Friday, August 24, 2012
Aftermath... new focus...striving for balance
The aftermath of losing the baby has not been pretty. It's been hell on earth. Since my miscarriage I feel like my world, once again, has been thrown off its axis. I've been reeling. I have gone into a dark and terrifying place where I feel like I've been wandering in a fog with no idea how to escape. Little by little I am escaping.The shock of the pregnancy threw me, the shock and devastation of the miscarriage almost destroyed me. The guilt and pain overwhelmed me. The resulting surgery and infection took a toll physically. But now each day I find myself physically stronger and slowly crawling from the fog. This time of year helps. It's my favourite "new year" of the year. The first cool days of August arrive and I am filled with a renewed sense of purpose. I find myself motivated to make changes and move forward. I'm adjusting and finding new focus every area of my life, not forcing anything, just letting it progress naturally.
This time of year I get more organized. Starting with the first cool days in August I start cooking more and baking bread and snacks. I always say I'm a better mom once the weather cools down because I will start using the stove and oven again. Every fall I start a new menu plan and actually stick with it. I dust off my housework schedule that was ignored during the hot weather. This year I think I'll make a home management binder in my quest for more organization.
For some unknown reason at the end of August I start hanging my laundry out to dry again. Why I don't do it all summer I'm not quite sure. Most likely the main reason is I despise heat. I don't like hanging out laundry only to come in so sweaty I've just created more laundry. In the last three days I've done six loads of laundry and only used the dryer for about ten minutes. I like that.
I'm back at the gym almost every day. Actually, this morning I am not going to the gym to work out. As everyone who knows me well utters a communal gasp of shock I will explain. Yesterday I did a killer workout for an hour and a half. Today my hips and lower back are screaming in protest. Normally I would push myself and go to the gym anyway but I am trying to find balance in my life. What good will all these workouts do if I injure myself and can't walk for several weeks? So this morning I am home stretching and breathing. I'm more active in every day life and trying to be more realistic in my workouts.
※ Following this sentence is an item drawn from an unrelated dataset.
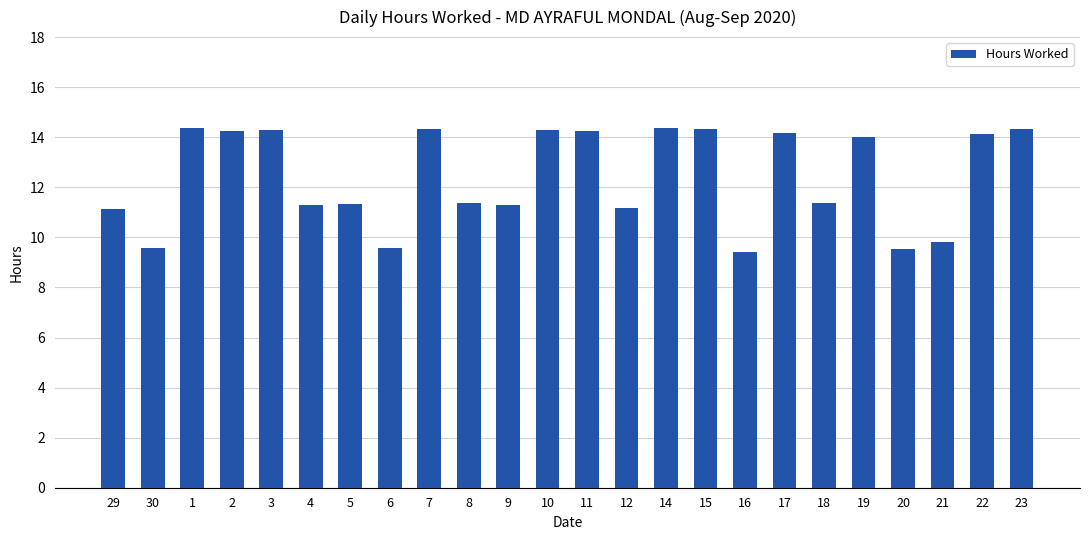

Is it true that the value at 6 is 2.2?

False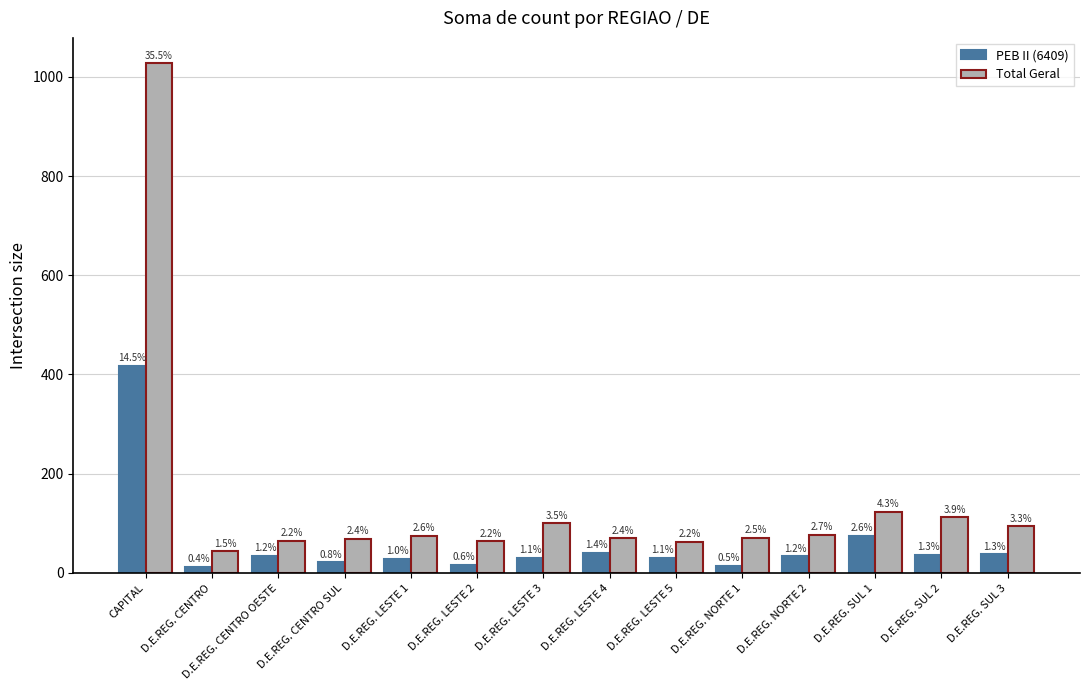

How many bars are there in each group?

2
Last night I issued a new rule: At ten p.m. our door is closed. We will only answer it (or answer texts) if it is a 911 worthy emergency. If you walk in you might find yourself in need of therapy so don't come in. I'm hoping this will give us some more time alone to reconnect since the events of the summer have put such a strain on us each individually and as a couple. I am mulling over ideas for cheap dates and ways to connect daily.
In less than two weeks all five kids will be in school. Since Junior Kindergarten is a part time program of full days every-other-day-ish I will be given a gift of nine days a month with no kids at home. At first this freedom put me into a panic. Now I choose to embrace it. Between September and June I have been given the gift of approximately eighty days (give or take for holidays) of time to work on myself. I've been a stay at home mom for seventeen years and now I get some time to work on me. I'm not entirely sure what that looks like. I've been looking after everyone else for so long it feels selfish to look after myself. If any of my friends suggested such a thing I would shoot them an incredulous look and explain to them that it's not selfish, it's necessary. I'd give that speech about putting on your own oxygen mask on a plane before helping others. I need to start talking to myself apparently. I want to work on my writing. I'd like to learn my fancy camera properly since right now it's being used as a cumbersome point and shoot. I want to get the house organzied yet again. I'm actually getting excited at the prospect of having enough time to do what I need to do and have time for what I want to do.
This is the beginning of a new year. It's the beginning of another new chapter in my life. I wonder where life will send me now.